START Provided passage

Gender differences in mathematics achievement were also taken into account but in line with previous studies, they were not significant (e.g., Davis-Kean, 2005; Simpkins et al., 2006; Matthews et al., 2009). However, our results differ from those recently published in the last PISA Spanish report that informed of boys outperforming girls in mathematics achievement in primary school level, in agreement with the results of other studies carried out in other countries (Frome and Eccles, 1998; Jordan et al., 2006; Hintsanen et al., 2012; Neuenschwander et al., 2012). Yet others have found that gender differences in mathematics are slight, late developing and subject-specific (Leahey and Guo, 2001). The disparity of results suggests that the role of gender in the acquisition of math abilities is complex and other variables could possibly be involved in that relationship.
Conclusion and Future Directions
In summary, the results of the present study suggest that individual differences in effortful attentional control as informed by parents, contribute to children’s mathematics achievement in middle childhood via relational and intellectual abilities. Parents observe children in a wide range of contexts and their reports constitute a valuable source of information about their children’s characteristics (Rothbart, 2011). Nevertheless, it is possible that the associations found here would have been stronger should we have used teachers as informants because their observations would have been focused on the context of the classroom. That interpretation is supported by previous research in which teacher’s reports but not parents’ reports proved associated with academic ability (e.g., Blair and Razza, 2007). Our observations of children’s study skills have also been restricted to a specific context, that is, the school. However, in the last years of primary school, students do a much more independent work out of school and parents are in a privileged position to inform about the effort their children put on school tasks at home. Since children’s behaviors vary among relevant contexts, it has been recently stressed the importance of including information from both school and home, as parents and teachers are in distinct positions that are infused with meaning as diverse agenda, investments and expectations of children in context (Fisher and Spencer, 2015).

END Provided passage
START Dataset extract

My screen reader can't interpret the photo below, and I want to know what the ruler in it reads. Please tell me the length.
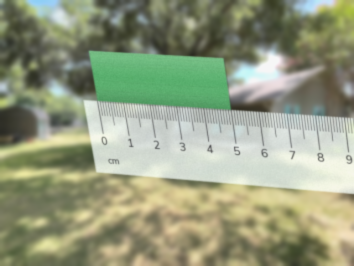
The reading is 5 cm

END Dataset extract

- **What to work on**
1) In the passage on children's math achievement, who do the authors say might have produced stronger associations if used as informants?
2) Resume the passage on children's math achievement after its last sentence.
The material plays no part here.

- **Answers to this exercise**
1) Teachers.

2)
In this study, we have considered mathematics achievement globally but in fact it is composed of a variety of skills such as arithmetic, quantitative concepts, and word-problem resolution that are dissociable. Previous research has already shown that factors such as verbal/spatial working memory, verbal ability, non-verbal intelligence, and SES have a differential involvement on different mathematics skills (Pina et al., 2014). Similarly, the variables included in the present study could have a different contribution depending on the specific mathematics skill analyzed.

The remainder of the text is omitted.